The graphical representation of results are shown in Figure 3, Figure 4, Figure 5, Figure 6.
FIG. 3 : FREQUENCY OF COUGH ON TREATMENT WITH CODEINE
FIG 4: PERCENT INHIBITIONS IN COUGH ON TREATMENT WITH CODEINE
FIG. 5: FREQUENCY OF COUGH ON TREATMENT WITH ALL DRUGS
FIG. 6: COMPARATIVE STUDY OF PERCENT INHIBITION ON COUGH ON TREATMENT WITH ALL DRUGS
Herbs have been important contributors to the quality of human life for thousands of years. It has been estimated by World Health Organization (WHO) that approximately 80% of world’s inhabitants, mainly residing in developing countries, rely on traditional medicine, and 85% of traditional medicine involves the use of plant extracts or their active principles 12.
Many medicinal plants have been claimed to have antitussive activity. For example - Ocimum sanctum 15, Ionidium suffruticosam 16, Trichodesma indicum 17, Abies webbiana 18, Ficus racemosa 19, Lagerstroemia parviflora 20, Jussiaea suffruticosa 21, Asparagus racemosus ,Solanum xanthocarpum 22etc. Ocimum sanctum(tulsi), ginger, Glycyrrhiza glabra (licorice/ mulethi), Voila odorata (banafsha), Justicia adhatoda (vasaka) leaves and Foeniculum vulgare (fennel)etc., are major components of household cough and cold remedies worldwide, in the form of decoctions, teas etc. Glycyrrhiza glabra is effective as an expectorant and demulcent in inflammation of bronchi tubules. The glycyrrhetic acid interferes with mucopolysaccharid synthesis. Adhatoda vasica increases bronchial secretion or reduce its viscosity, facilitating its removal by coughing.

◆ ◆ ◆ ◆ ◆ ◆ ◆

#### [EXPLORE THE MATERIAL]
1/ From the passage on herbal cough remedies, reproduce the text from "FIG. 3 : FREQUENCY" to "active principles 12." word for word.
2/ In the passage on herbal cough remedies, what percentage of traditional medicine is said to involve plant extracts or their active principles?

#### [SUPPLIED INFORMATION]
◆ ◆ ◆ ◆ ◆ ◆ ◆

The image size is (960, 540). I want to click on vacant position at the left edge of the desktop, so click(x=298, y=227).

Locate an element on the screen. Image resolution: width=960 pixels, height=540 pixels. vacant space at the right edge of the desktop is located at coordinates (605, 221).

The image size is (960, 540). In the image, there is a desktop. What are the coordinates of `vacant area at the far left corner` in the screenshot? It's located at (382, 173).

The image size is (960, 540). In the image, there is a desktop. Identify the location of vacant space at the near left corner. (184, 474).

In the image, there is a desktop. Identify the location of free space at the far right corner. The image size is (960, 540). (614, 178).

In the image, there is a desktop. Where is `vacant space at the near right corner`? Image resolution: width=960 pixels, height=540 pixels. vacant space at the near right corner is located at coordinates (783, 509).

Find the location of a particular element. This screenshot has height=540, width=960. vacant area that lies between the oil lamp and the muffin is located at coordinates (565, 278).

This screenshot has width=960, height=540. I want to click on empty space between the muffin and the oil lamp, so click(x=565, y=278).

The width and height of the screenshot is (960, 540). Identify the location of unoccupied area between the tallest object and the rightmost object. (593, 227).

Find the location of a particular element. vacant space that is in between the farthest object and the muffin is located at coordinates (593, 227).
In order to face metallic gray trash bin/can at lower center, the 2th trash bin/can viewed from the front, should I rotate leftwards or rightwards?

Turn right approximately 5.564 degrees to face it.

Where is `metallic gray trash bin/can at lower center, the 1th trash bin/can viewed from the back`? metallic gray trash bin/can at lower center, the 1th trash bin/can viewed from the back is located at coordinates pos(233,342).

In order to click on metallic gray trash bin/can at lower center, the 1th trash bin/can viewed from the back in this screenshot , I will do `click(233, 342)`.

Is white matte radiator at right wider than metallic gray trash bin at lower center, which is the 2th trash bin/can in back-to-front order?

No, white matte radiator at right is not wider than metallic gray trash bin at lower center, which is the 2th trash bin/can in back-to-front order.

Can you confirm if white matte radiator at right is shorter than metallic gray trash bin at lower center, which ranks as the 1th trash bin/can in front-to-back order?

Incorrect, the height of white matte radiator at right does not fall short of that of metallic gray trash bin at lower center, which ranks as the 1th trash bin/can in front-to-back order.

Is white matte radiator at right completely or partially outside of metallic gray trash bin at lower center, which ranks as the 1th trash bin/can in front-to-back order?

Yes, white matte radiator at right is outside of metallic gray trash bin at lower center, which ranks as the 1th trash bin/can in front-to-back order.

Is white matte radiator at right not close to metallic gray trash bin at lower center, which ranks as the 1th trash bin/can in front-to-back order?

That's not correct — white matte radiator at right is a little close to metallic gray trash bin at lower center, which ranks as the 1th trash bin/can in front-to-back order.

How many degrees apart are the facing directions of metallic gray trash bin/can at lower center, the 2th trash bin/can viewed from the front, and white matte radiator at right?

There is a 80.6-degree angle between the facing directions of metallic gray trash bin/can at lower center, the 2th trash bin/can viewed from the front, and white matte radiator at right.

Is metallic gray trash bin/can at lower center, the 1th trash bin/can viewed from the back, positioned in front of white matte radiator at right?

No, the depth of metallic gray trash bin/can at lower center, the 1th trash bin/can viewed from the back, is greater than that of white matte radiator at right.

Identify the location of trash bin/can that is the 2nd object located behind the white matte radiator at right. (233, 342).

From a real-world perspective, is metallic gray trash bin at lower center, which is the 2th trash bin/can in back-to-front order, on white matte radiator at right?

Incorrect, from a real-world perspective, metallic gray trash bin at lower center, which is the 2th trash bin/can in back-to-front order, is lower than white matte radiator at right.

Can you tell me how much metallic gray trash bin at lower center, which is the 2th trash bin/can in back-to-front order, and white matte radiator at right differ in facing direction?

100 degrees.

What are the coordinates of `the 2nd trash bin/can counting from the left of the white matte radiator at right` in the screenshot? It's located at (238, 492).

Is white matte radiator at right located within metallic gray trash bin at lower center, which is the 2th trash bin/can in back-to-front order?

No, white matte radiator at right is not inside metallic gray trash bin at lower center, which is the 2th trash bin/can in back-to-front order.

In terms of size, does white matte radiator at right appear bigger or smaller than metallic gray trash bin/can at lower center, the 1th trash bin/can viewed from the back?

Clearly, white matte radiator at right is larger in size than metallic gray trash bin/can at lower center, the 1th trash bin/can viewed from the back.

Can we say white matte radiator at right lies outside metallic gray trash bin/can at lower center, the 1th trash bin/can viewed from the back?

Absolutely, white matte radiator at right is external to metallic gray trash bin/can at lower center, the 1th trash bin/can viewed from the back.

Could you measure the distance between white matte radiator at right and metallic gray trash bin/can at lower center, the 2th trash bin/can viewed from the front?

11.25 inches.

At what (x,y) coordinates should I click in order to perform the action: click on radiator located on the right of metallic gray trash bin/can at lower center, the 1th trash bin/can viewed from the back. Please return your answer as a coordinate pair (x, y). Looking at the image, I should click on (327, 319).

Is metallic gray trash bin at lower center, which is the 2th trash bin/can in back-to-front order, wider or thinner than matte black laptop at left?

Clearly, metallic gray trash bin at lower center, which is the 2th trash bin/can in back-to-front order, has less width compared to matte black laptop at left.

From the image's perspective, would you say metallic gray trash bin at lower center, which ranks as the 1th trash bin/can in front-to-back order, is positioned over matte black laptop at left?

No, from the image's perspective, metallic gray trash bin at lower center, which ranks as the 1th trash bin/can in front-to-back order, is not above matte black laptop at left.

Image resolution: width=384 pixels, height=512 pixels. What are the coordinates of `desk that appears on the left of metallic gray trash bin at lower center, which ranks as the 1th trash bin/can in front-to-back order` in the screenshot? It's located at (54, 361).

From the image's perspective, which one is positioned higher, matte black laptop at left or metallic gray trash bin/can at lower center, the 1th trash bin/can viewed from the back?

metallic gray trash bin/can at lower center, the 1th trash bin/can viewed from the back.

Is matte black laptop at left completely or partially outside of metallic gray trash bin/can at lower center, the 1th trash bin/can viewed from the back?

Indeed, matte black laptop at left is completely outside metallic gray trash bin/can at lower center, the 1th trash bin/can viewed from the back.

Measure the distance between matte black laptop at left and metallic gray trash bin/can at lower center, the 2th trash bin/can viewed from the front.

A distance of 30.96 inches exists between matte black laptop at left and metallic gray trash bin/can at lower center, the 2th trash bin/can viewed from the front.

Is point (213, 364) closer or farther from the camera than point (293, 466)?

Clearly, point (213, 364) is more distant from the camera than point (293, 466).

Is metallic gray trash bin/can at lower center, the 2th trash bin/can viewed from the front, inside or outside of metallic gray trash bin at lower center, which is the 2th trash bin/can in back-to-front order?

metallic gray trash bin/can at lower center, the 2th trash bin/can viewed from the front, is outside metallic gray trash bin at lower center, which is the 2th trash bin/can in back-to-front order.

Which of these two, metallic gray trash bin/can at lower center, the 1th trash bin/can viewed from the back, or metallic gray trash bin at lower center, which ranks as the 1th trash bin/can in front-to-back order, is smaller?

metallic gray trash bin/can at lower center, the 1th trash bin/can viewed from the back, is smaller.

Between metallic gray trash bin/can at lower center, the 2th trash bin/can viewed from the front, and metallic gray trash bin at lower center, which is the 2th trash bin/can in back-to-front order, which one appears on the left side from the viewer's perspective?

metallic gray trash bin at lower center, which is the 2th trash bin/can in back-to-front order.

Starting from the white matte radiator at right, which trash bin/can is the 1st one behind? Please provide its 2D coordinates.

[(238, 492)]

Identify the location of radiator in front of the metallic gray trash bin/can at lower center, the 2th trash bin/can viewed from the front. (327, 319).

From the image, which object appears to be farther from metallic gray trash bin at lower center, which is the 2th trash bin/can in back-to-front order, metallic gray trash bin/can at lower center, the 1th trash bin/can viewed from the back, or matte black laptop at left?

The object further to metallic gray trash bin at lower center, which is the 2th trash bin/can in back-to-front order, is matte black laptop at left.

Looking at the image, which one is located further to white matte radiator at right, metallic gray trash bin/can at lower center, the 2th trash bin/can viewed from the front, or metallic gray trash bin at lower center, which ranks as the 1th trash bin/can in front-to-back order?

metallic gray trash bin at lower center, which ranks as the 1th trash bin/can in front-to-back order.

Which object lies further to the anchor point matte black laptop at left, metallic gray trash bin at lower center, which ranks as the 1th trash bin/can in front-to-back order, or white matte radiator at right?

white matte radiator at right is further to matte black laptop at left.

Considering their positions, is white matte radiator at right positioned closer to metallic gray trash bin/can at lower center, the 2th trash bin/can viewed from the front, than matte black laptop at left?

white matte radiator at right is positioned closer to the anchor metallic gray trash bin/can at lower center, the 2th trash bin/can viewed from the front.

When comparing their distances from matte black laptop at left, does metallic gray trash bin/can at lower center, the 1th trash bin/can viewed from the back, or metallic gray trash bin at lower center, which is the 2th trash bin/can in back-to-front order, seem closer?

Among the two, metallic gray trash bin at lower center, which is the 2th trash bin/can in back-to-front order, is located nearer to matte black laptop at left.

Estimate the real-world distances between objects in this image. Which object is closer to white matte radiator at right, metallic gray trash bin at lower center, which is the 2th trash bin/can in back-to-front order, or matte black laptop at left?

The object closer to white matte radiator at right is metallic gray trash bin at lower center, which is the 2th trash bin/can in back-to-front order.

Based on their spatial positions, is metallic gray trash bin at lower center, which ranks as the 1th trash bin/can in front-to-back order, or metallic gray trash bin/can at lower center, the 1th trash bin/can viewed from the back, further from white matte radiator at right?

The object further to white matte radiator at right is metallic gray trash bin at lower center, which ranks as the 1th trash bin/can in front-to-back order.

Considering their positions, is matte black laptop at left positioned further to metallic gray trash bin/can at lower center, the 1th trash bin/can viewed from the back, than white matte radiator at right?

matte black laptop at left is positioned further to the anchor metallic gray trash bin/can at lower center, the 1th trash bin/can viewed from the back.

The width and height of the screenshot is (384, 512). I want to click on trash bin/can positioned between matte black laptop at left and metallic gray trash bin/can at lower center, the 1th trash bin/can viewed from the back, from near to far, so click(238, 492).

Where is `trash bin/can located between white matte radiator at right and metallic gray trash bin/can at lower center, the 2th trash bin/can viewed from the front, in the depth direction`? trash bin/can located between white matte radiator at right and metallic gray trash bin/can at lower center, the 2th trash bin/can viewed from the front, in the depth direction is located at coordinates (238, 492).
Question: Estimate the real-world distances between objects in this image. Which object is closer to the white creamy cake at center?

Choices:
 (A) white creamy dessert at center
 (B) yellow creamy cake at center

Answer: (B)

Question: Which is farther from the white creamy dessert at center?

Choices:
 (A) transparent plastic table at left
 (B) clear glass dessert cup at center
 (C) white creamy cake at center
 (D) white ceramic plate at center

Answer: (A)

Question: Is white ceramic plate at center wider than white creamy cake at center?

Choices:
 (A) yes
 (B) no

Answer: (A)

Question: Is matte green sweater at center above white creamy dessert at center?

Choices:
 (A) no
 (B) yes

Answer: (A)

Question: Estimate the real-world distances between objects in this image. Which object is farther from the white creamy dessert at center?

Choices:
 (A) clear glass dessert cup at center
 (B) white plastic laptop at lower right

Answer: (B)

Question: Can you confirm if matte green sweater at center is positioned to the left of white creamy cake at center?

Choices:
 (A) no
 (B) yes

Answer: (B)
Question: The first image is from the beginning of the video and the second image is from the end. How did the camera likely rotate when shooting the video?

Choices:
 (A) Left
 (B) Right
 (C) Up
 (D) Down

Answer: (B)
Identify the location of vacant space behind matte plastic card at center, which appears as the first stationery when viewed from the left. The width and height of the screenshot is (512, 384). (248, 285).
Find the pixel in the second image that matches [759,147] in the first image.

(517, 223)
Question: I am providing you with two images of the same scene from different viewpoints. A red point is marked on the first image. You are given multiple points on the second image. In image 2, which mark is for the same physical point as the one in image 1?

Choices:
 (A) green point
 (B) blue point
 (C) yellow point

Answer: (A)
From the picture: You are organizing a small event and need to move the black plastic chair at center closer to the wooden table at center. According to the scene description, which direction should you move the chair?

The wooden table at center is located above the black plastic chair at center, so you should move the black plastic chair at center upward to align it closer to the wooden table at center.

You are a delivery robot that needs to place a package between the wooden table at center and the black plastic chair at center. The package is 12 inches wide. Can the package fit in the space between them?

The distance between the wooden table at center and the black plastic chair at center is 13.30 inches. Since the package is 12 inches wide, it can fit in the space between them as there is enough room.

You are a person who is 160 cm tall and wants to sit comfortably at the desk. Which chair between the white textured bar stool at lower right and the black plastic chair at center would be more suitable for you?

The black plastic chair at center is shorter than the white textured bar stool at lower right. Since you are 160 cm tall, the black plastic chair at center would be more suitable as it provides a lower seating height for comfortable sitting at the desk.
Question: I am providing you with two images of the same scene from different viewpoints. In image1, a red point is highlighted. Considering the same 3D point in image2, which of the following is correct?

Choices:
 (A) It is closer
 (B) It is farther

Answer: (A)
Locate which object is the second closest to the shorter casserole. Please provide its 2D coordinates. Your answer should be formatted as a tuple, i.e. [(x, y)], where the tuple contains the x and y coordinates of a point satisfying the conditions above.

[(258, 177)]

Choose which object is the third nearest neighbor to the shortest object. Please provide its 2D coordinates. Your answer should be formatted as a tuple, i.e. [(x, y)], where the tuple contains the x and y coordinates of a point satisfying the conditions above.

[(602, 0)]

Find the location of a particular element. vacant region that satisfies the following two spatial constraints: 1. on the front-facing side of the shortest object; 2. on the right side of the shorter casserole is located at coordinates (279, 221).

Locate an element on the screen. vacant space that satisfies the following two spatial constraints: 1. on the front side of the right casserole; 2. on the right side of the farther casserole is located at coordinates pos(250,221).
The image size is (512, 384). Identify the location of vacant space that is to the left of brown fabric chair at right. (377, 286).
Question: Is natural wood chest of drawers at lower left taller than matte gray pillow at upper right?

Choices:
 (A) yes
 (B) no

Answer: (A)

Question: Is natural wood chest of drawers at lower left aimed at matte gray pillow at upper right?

◆ ◆ ◆ ◆ ◆ ◆ ◆

#### [SOLUTION SET]
1/
FIG. 3 : FREQUENCY OF COUGH ON TREATMENT WITH CODEINE
FIG 4: PERCENT INHIBITIONS IN COUGH ON TREATMENT WITH CODEINE
FIG. 5: FREQUENCY OF COUGH ON TREATMENT WITH ALL DRUGS
FIG. 6: COMPARATIVE STUDY OF PERCENT INHIBITION ON COUGH ON TREATMENT WITH ALL DRUGS
Herbs have been important contributors to the quality of human life for thousands of years. It has been estimated by World Health Organization (WHO) that approximately 80% of world’s inhabitants, mainly residing in developing countries, rely on traditional medicine, and 85% of traditional medicine involves the use of plant extracts or their active principles 12.

2/ 85%